ROMAN GOLD MINING IN THE „KARTH“, EASTERN ALPS, AUSTRIA
Research project, financed by the Austria Science Fund (FWF, Project P 30790-G25)
The study area
Topography and geology
The Roman gold mining district is situated on a wooded plateau called „Karth“ to the southeast of the town of Neunkirchen in Lower Austria between motorways S6 and A1. It lies in the foothills of the Eastern Alps and is bordered to the north by the Vienna Basin (Wiener Becken) and to the east, south and west by valleys (Pittental, Hassbachtal and Tobelbachgraben). The core area, where the mining fields are, covers about 2.5 by 6 km. The whole study area, including the catchment area of the leats covers about 60 km2.
Geologically the „Karth“ is part of the Loipersbacher Rotlehmserie, which is a massive accumulation of scree consisting of layers of reddish to greenish loam interspersed with layers of weathered quartz and quartzite. It is in this formation that the gold is found in the form of placer deposits.
Location map of the Roman mining district and the courses of the leats (A-Schwarzataler leat, B-Kirchauer leat, C-potential leat).
The Roman mining district „Karth“ showing the mining fields (AB) with the reservoirs (B) and accumulations of finds (FB).
Geology of the Roman mining district (after Fuchs G., Herrmann P., Pahr A. and Schnabel W., Geologische Karte der Republik Österreich 1:50,000. Erläuterungen zu Blatt 106 Aspang-Markt, Wien 2008).
Hydraulic mining in the „Karth“
The main archaeological features related to Roman gold mining in the „Karth“ are leats and reservoirs. These distinctive features are remains of hydraulic mining as described by Plinius the Elder in his historia naturalis (33, 74-78), a typical Roman method for mining placer deposits. Water is collected in leats leading to reservoirs above the part of the deposit to be exploited. When the reservoir is full the sluice gates are opened and the torrent of water breaks up the deposit. The resulting debris is carried downhill where larger chunks of waste rock are removed and the fine sediment is then washed to obtain the gold.

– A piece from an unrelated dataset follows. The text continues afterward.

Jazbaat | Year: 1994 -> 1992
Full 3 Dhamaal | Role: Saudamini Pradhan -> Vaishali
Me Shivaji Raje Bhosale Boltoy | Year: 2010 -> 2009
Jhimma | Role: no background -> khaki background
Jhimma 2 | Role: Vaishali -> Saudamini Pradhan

Each of the five so far identifed mining fields consists of one or more reservoirs and steep channels leading downhill from the reservoirs into deep, heavily washed-out opencasts with the spoils from mining and washing accumulated as alluvial fans at their lower ends. Smaller reservoirs in the lower sections of the opencasts might have been used for collecting water for the washeries. The reservoirs were dug into the hillside and the spoils from these excavations were used to construct the embankments.
The size and shape of the reservoirs varies greatly according to the local topography. They
are rectangular, triangular or roughly ellipsoid. Their size varies from 35 by 22 m to 80 by 43 m. The surviving height of the embankments suggests that they were quite deep. Each reservoir has one inlet for the leat and one or more outlets leading to the hushed opencasts. (Abb. 4 bis 6)
The inside of one of the reservoirs.
The outlet of one of the reservoirs.
The inlet of one reservoirs.
So far two leats are known in the study area. They are locally called „Schwarzataler Entweg“ and „Kirchauer Entweg“. The course of the „Schwarzataler Entweg“ has been roughly documented by a local historian (Maywald F., Vergessene Wege. Der Schwarzataler Entweg
(Göttschach 2007). It meanders for about 25 km through small valleys formed by seasonal watercourses. (Abb. 7)
The course of the Schwarzataler leat.